Member of the Chamber of Representatives of Colombia
- In office 20 July 1958 – 20 July 1960
- Constituency: North Santander Department

Personal details
- Born: 16 August 1928 Cúcuta, North Santander, Colombia
- Died: 3 August 1964 (aged 35) Los Patios, North Santander, Colombia
- Party: Conservative
- Spouse: ; Alicia Baráibar ​ ​(m. 1958⁠–⁠1964)​
- Children: Pedro Cote Baraibar; Elena Cote Baraibar; Ramón Cote Baraibar;
- Education: Externado University of Colombia (LLB); University of Salamanca (MA);
- Occupation: Poet
- Profession: Lawyer; Philologist;

= Eduardo Cote Lamus =

Colombian lawyer, poet and politician (1928–1964)

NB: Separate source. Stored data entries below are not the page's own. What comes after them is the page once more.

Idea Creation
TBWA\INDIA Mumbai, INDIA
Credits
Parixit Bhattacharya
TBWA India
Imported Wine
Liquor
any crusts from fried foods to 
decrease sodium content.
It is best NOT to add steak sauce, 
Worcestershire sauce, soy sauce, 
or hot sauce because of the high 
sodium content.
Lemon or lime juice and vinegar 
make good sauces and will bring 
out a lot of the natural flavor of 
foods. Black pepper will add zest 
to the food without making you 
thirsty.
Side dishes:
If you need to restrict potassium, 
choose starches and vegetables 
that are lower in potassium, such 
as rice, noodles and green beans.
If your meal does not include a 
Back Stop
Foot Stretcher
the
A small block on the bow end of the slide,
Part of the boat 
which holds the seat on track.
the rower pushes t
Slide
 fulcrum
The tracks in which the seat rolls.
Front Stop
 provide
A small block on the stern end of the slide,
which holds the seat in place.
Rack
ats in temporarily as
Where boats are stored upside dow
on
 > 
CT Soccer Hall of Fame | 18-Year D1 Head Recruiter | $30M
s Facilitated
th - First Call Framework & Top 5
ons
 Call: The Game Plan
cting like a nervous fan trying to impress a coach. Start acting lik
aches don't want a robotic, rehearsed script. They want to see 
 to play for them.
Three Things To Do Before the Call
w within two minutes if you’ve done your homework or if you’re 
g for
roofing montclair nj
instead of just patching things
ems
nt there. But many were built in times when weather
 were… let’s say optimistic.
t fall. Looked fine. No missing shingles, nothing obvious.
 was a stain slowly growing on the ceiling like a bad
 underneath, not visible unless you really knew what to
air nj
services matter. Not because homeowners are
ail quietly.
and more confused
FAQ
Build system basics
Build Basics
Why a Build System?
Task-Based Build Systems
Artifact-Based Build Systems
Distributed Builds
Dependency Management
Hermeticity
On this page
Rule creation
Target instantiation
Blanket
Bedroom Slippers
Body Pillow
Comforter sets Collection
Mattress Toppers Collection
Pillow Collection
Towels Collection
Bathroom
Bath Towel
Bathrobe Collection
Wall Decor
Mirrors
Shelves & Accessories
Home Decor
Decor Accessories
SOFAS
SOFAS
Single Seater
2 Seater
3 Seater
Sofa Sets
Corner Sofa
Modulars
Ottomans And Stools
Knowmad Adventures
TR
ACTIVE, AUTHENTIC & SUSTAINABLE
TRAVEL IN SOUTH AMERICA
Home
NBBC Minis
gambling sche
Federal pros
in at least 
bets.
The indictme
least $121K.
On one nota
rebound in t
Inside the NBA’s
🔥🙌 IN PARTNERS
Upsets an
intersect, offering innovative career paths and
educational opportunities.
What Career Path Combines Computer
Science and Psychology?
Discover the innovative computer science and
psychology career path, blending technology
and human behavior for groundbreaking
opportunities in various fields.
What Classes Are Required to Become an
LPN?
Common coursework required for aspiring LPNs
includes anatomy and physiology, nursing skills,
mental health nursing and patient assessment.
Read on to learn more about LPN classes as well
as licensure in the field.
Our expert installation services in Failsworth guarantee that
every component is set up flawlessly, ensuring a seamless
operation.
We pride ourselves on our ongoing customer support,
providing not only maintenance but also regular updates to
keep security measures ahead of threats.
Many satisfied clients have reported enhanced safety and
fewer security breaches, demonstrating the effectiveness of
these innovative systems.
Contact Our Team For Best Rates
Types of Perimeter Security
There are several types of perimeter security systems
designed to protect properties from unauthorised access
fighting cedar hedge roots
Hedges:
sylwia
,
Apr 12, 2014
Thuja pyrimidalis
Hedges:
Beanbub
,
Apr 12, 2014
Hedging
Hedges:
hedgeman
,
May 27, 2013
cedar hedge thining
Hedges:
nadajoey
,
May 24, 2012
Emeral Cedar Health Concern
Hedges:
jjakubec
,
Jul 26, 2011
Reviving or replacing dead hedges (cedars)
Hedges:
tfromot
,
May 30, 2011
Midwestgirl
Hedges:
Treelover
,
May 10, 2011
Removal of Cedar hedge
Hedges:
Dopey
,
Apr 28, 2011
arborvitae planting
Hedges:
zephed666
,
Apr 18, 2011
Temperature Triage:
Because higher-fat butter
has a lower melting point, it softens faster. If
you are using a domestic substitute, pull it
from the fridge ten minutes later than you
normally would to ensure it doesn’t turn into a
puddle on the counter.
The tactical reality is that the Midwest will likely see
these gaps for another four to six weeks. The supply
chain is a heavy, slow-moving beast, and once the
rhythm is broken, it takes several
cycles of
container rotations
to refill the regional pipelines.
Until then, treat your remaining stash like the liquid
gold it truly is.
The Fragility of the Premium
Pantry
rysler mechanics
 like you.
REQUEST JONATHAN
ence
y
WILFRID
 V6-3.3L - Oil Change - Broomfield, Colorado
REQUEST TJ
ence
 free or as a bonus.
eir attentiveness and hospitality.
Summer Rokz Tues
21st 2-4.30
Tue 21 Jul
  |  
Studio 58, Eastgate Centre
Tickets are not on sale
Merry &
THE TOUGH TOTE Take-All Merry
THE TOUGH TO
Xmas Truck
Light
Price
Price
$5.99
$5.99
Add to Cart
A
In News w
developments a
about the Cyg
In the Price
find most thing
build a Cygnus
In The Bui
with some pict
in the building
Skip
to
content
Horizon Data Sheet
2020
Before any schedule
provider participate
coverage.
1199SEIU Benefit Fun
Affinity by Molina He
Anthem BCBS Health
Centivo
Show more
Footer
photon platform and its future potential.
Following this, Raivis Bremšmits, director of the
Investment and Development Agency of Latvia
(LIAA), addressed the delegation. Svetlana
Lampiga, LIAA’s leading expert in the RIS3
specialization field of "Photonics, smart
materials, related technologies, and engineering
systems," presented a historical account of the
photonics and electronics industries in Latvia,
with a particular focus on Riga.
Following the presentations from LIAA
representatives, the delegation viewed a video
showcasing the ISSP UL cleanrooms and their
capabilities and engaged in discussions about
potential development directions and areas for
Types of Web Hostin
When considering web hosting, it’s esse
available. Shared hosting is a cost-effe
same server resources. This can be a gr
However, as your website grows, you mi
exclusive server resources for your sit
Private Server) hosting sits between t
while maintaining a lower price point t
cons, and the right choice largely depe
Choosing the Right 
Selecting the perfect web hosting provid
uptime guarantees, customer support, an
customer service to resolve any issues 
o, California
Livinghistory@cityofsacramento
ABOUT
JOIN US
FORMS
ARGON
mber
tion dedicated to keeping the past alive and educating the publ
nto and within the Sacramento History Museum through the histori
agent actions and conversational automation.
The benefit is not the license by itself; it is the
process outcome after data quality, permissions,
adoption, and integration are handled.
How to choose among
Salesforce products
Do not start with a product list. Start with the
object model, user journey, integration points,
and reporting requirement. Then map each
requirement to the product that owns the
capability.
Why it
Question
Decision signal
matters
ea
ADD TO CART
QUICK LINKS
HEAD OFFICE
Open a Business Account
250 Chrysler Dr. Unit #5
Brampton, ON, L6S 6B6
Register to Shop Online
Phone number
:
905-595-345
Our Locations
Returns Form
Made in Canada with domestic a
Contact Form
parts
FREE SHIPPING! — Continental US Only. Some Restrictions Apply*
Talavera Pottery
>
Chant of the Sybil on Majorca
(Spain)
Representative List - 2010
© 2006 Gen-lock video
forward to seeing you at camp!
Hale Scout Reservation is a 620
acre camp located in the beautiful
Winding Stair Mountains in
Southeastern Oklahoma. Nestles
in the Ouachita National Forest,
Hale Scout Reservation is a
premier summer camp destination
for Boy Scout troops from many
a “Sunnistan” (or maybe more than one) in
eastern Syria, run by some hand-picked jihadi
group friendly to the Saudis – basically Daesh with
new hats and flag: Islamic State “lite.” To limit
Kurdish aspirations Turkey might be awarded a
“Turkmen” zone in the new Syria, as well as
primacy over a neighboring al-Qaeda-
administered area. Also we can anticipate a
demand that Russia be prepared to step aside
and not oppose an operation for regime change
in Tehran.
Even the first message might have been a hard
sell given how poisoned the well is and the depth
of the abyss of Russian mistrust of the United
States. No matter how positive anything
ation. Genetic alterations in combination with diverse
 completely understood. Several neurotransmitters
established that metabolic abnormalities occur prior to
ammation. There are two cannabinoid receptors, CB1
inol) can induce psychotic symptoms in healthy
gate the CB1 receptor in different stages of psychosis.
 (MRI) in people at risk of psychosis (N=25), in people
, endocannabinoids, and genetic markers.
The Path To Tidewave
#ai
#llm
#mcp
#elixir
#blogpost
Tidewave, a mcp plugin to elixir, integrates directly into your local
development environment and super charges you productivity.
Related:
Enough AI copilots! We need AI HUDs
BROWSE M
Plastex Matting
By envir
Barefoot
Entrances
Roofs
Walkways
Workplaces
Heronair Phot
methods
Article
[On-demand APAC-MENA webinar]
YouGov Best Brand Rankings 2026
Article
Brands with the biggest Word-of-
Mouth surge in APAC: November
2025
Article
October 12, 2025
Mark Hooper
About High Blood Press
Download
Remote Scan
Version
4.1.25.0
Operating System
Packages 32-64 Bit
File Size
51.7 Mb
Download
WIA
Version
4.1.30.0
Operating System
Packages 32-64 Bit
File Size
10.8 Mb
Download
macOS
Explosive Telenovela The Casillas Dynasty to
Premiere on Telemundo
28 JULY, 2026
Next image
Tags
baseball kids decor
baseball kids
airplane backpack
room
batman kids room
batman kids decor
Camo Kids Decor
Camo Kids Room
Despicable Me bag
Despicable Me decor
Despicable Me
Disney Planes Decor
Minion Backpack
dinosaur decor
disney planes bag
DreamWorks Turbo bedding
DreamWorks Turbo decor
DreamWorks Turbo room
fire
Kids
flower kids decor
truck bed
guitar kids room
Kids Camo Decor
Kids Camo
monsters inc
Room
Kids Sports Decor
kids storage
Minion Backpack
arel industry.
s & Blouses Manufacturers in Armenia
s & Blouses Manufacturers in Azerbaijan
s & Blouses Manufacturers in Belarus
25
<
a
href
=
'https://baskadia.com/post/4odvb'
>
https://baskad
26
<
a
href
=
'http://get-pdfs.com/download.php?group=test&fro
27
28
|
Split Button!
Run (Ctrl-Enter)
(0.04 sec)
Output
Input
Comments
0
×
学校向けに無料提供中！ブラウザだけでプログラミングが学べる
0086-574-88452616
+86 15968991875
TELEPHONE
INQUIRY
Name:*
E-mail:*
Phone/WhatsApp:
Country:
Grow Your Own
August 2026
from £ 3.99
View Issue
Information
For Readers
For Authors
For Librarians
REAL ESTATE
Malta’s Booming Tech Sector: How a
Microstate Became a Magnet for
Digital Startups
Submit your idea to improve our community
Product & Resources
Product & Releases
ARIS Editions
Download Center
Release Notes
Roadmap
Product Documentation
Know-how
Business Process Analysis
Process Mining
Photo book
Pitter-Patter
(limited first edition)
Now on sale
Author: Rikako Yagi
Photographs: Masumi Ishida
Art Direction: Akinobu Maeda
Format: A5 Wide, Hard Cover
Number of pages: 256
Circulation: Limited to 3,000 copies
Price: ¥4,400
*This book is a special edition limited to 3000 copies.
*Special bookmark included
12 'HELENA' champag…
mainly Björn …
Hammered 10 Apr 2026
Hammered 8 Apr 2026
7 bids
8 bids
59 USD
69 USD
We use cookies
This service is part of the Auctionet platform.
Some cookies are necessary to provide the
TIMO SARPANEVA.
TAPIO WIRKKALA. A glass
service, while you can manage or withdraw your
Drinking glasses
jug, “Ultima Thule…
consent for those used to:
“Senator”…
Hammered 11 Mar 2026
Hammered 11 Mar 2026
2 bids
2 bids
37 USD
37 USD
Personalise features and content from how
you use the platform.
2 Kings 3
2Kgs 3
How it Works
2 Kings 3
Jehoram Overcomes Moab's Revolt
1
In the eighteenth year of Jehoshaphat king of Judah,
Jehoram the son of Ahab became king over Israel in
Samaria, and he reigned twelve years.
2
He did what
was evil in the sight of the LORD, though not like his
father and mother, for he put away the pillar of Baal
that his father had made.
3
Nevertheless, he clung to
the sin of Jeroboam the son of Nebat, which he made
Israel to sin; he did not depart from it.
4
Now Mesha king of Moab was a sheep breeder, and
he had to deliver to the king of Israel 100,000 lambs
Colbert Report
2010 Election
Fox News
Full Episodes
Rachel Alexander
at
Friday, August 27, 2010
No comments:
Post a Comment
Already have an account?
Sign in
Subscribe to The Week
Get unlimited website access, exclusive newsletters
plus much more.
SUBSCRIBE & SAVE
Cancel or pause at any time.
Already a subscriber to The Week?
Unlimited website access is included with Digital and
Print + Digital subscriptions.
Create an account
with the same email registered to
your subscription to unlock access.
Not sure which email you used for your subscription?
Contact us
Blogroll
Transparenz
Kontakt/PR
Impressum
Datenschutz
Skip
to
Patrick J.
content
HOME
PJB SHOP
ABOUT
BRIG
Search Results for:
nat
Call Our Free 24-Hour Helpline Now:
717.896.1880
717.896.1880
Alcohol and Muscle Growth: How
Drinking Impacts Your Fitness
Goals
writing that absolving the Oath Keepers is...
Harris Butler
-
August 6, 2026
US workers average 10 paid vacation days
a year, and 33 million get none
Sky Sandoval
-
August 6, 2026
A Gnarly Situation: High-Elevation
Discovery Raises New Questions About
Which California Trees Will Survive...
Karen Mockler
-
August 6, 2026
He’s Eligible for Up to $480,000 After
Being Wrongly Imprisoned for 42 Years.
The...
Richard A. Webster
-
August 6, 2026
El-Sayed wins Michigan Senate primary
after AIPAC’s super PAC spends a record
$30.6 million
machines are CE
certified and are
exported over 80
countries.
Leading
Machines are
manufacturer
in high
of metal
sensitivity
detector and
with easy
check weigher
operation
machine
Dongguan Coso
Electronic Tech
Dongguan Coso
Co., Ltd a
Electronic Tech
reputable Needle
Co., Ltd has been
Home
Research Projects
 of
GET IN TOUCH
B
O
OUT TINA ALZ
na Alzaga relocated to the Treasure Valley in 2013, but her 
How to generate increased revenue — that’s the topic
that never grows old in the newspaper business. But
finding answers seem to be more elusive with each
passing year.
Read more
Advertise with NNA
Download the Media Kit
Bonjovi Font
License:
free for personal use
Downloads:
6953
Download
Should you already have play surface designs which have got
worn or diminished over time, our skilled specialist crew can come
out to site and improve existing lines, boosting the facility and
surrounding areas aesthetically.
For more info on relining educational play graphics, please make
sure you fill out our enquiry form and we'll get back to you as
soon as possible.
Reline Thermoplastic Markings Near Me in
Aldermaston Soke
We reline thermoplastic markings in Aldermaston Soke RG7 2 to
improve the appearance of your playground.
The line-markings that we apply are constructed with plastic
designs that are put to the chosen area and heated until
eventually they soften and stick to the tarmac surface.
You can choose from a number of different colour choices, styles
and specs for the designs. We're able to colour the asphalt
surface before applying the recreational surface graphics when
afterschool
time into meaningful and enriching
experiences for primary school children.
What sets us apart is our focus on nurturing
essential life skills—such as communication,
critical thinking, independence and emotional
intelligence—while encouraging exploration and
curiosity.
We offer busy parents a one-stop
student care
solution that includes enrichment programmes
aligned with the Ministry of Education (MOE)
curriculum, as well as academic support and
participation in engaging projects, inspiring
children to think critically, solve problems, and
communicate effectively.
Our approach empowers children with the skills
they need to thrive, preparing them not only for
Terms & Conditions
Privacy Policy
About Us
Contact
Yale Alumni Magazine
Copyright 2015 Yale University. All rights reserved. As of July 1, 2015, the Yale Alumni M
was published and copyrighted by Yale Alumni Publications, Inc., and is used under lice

Eduardo Francisco Cote Lamus (16 August 1928 – 3 August 1964) was a Colombian lawyer, poet and politician.

==Personal life==
Colombian poet and politician born on 16 August 1928 in Cúcuta, North Santander; the youngest of three. His parents were Pablo Antonio Cote Bautista and Emma Lamus Hernández, his other two older siblings were Elena and José Guillermo. He married Alicia Baraibar in 1958, a Spaniard and daughter of Germán Baraibar Usandizaga, the Ambassador of Spain in Colombia. He had three children with his wife, Pedro, Elena, and Ramón.